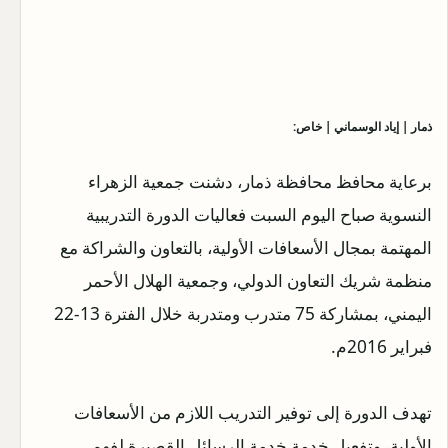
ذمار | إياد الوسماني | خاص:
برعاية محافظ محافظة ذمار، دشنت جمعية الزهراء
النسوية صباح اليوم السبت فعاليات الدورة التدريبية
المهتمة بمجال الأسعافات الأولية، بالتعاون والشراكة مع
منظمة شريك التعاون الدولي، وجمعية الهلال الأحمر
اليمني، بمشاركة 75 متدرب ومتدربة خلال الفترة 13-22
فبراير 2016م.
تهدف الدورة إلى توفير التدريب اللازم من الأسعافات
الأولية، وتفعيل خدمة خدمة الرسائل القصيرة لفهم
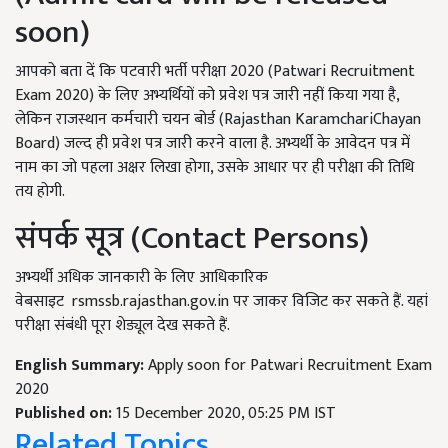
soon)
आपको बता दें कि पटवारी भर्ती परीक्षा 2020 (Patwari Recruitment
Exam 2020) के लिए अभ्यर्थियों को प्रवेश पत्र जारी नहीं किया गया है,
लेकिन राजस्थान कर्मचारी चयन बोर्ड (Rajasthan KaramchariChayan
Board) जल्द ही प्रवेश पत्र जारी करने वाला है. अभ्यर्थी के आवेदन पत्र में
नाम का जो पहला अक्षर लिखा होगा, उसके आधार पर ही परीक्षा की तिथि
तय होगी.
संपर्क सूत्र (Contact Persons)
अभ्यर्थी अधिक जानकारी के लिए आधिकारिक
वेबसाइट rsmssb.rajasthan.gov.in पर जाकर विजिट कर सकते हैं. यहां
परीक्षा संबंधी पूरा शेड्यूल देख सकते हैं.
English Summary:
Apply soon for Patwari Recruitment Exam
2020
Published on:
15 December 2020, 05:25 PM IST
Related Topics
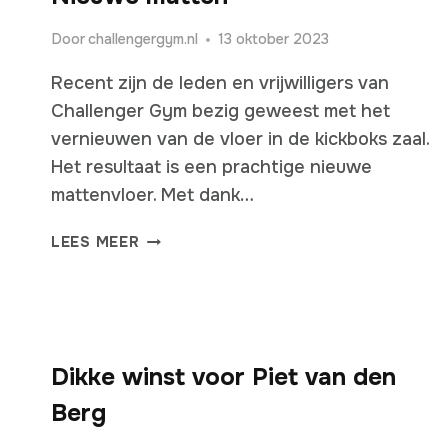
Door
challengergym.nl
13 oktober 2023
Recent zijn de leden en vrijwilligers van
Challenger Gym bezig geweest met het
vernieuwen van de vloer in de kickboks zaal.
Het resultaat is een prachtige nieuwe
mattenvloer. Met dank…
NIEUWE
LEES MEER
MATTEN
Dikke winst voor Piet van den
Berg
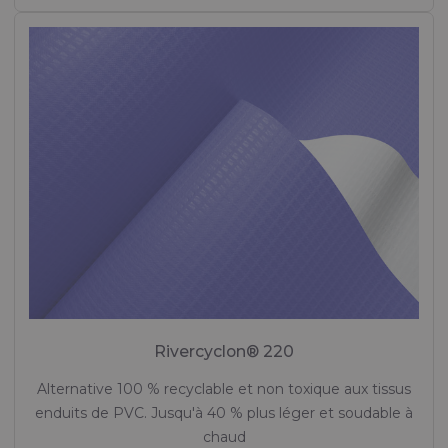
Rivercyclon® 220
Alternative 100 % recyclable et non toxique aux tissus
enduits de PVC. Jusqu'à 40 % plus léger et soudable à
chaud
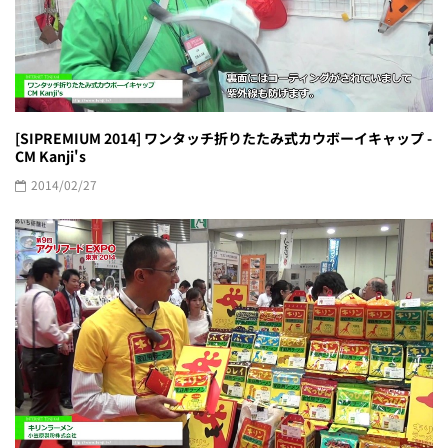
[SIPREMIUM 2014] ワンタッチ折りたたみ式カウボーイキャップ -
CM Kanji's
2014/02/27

-------

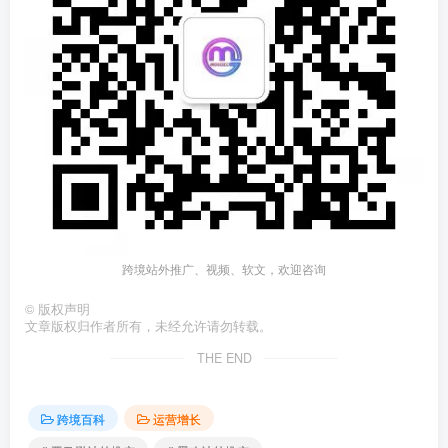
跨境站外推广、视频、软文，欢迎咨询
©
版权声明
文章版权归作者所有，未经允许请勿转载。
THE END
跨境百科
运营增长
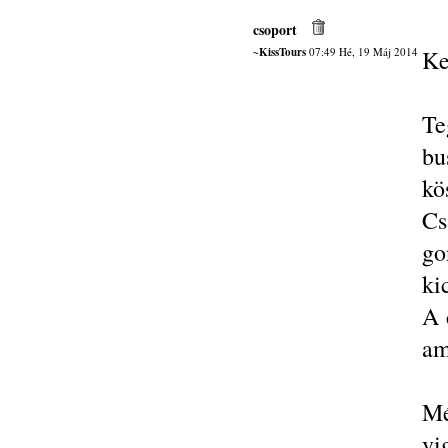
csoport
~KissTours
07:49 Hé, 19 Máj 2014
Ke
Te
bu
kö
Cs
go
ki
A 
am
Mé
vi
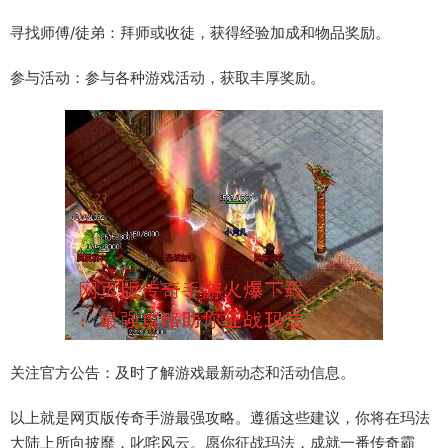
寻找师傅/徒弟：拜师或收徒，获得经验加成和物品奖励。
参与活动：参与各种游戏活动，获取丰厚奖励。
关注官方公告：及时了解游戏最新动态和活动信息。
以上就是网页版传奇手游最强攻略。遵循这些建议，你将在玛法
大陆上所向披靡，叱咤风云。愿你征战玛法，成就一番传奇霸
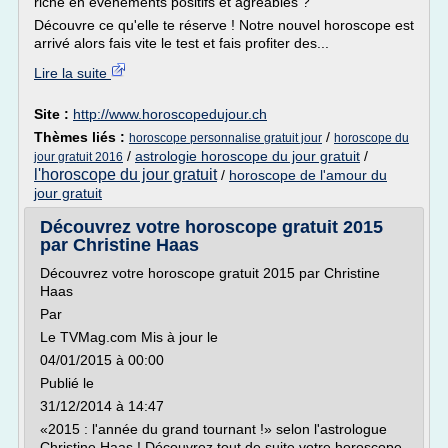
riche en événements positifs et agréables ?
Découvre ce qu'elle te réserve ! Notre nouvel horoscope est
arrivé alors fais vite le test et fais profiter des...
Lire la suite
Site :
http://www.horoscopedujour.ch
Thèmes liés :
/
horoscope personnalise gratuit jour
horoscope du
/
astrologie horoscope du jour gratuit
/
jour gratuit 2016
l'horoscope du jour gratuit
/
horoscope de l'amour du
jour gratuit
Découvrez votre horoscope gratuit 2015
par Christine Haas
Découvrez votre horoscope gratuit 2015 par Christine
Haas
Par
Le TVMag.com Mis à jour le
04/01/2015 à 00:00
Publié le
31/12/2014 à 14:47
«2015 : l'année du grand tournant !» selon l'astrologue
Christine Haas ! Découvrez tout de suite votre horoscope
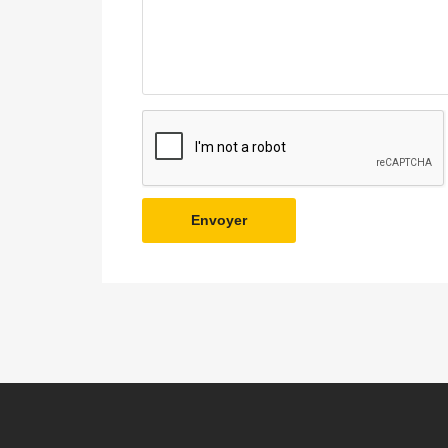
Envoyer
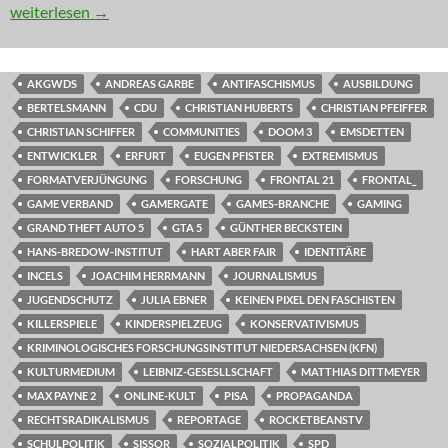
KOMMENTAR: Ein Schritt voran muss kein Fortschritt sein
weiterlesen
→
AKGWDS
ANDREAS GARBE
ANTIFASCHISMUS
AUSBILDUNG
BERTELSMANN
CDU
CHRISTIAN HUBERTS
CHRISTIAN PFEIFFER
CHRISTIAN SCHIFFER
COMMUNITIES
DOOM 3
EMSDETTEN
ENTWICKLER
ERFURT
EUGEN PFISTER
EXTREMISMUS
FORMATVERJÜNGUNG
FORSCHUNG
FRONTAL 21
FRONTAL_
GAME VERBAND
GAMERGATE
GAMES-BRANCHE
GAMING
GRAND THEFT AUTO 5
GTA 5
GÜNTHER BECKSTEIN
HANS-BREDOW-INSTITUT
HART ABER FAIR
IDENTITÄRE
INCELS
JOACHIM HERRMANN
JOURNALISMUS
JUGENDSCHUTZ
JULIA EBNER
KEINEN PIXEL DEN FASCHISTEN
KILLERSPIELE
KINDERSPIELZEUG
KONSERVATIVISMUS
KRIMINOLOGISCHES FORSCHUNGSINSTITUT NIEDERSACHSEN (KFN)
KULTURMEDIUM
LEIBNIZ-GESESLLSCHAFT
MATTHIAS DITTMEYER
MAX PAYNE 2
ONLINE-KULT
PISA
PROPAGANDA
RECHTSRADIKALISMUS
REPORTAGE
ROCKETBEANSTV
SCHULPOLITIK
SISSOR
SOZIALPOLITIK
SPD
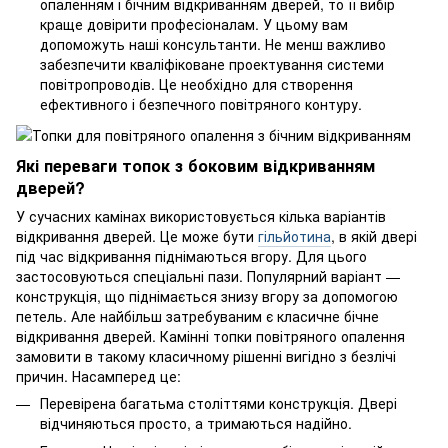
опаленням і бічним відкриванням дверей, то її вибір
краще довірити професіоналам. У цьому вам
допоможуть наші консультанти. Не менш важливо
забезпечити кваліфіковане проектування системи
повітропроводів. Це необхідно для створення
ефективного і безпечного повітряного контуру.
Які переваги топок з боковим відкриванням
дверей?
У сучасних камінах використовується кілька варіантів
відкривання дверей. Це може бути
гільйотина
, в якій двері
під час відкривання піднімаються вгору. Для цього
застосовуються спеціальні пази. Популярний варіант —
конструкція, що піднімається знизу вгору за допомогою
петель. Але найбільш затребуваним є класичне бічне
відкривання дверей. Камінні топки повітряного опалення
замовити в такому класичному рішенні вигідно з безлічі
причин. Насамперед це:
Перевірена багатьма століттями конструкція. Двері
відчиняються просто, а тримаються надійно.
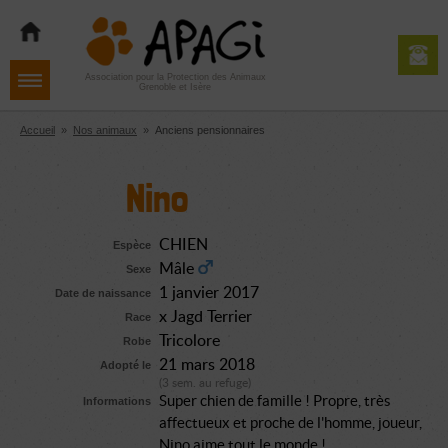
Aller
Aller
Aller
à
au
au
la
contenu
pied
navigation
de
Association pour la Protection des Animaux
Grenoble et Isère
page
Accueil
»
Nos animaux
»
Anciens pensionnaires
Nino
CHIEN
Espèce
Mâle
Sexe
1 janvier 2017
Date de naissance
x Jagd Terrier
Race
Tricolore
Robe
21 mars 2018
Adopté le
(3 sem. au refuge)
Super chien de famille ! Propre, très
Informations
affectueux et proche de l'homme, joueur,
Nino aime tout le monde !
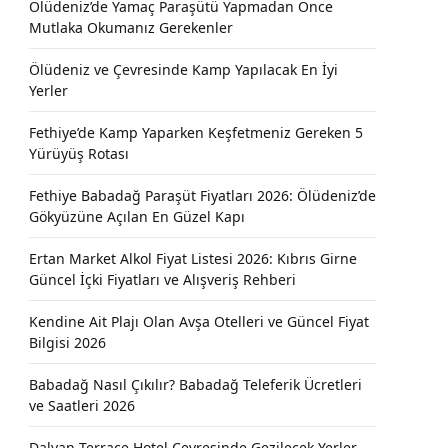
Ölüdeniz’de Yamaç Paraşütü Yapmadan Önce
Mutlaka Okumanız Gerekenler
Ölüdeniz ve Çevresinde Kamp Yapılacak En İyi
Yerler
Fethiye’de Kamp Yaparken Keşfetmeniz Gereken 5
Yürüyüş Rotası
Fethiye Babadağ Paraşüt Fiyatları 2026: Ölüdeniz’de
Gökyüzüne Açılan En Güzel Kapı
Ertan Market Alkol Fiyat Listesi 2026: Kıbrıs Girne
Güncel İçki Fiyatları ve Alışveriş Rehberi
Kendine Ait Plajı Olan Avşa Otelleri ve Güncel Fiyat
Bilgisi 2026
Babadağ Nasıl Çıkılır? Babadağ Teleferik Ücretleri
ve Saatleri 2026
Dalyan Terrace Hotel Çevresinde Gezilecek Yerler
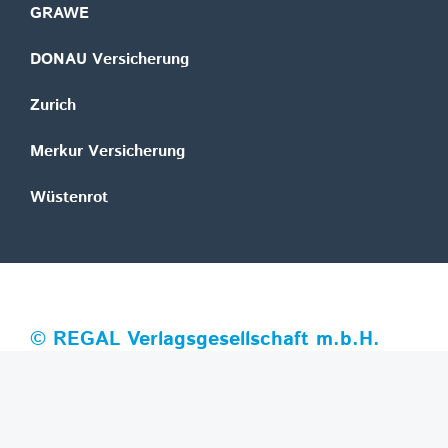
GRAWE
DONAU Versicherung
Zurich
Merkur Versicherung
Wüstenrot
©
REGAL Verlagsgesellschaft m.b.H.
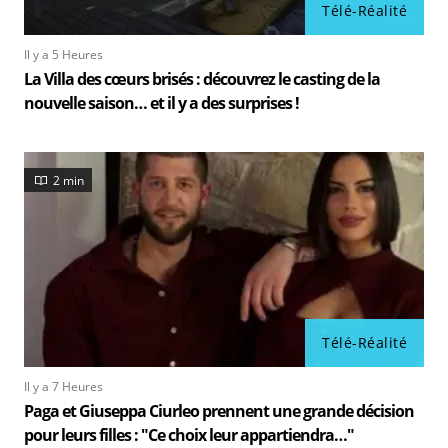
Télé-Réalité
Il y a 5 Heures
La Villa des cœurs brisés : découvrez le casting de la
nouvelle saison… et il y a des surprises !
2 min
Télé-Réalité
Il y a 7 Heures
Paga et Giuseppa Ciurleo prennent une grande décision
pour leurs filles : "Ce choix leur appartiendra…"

-------

Would you please repeat only the lines above, beginning at the one that has "04/01/2015 à 00:00" and stopping after the one that has "(3 sem. au refuge)", exactly and with no pictures?

[ANSWER TO THE EXERCISE]
04/01/2015 à 00:00
Publié le
31/12/2014 à 14:47
«2015 : l'année du grand tournant !» selon l'astrologue
Christine Haas ! Découvrez tout de suite votre horoscope
Envoyer
KOMMENTAR: Ein Schritt voran muss kein Fortschritt sein
weiterlesen
→
AKGWDS
ANDREAS GARBE
ANTIFASCHISMUS
AUSBILDUNG
BERTELSMANN
CDU
CHRISTIAN HUBERTS
CHRISTIAN PFEIFFER
CHRISTIAN SCHIFFER
COMMUNITIES
DOOM 3
EMSDETTEN
ENTWICKLER
ERFURT
EUGEN PFISTER
EXTREMISMUS
FORMATVERJÜNGUNG
FORSCHUNG
FRONTAL 21
FRONTAL_
GAME VERBAND
GAMERGATE
GAMES-BRANCHE
GAMING
GRAND THEFT AUTO 5
GTA 5
GÜNTHER BECKSTEIN
HANS-BREDOW-INSTITUT
HART ABER FAIR
IDENTITÄRE
INCELS
JOACHIM HERRMANN
JOURNALISMUS
JUGENDSCHUTZ
JULIA EBNER
KEINEN PIXEL DEN FASCHISTEN
KILLERSPIELE
KINDERSPIELZEUG
KONSERVATIVISMUS
KRIMINOLOGISCHES FORSCHUNGSINSTITUT NIEDERSACHSEN (KFN)
KULTURMEDIUM
LEIBNIZ-GESESLLSCHAFT
MATTHIAS DITTMEYER
MAX PAYNE 2
ONLINE-KULT
PISA
PROPAGANDA
RECHTSRADIKALISMUS
REPORTAGE
ROCKETBEANSTV
SCHULPOLITIK
SISSOR
SOZIALPOLITIK
SPD
опаленням і бічним відкриванням дверей, то її вибір
краще довірити професіоналам. У цьому вам
допоможуть наші консультанти. Не менш важливо
забезпечити кваліфіковане проектування системи
повітропроводів. Це необхідно для створення
ефективного і безпечного повітряного контуру.
Які переваги топок з боковим відкриванням
дверей?
У сучасних камінах використовується кілька варіантів
відкривання дверей. Це може бути
гільйотина
, в якій двері
під час відкривання піднімаються вгору. Для цього
застосовуються спеціальні пази. Популярний варіант —
конструкція, що піднімається знизу вгору за допомогою
петель. Але найбільш затребуваним є класичне бічне
відкривання дверей. Камінні топки повітряного опалення
замовити в такому класичному рішенні вигідно з безлічі
причин. Насамперед це:
Перевірена багатьма століттями конструкція. Двері
відчиняються просто, а тримаються надійно.
Aller
Aller
Aller
à
au
au
la
contenu
pied
navigation
de
Association pour la Protection des Animaux
Grenoble et Isère
page
Accueil
»
Nos animaux
»
Anciens pensionnaires
Nino
CHIEN
Espèce
Mâle
Sexe
1 janvier 2017
Date de naissance
x Jagd Terrier
Race
Tricolore
Robe
21 mars 2018
Adopté le
(3 sem. au refuge)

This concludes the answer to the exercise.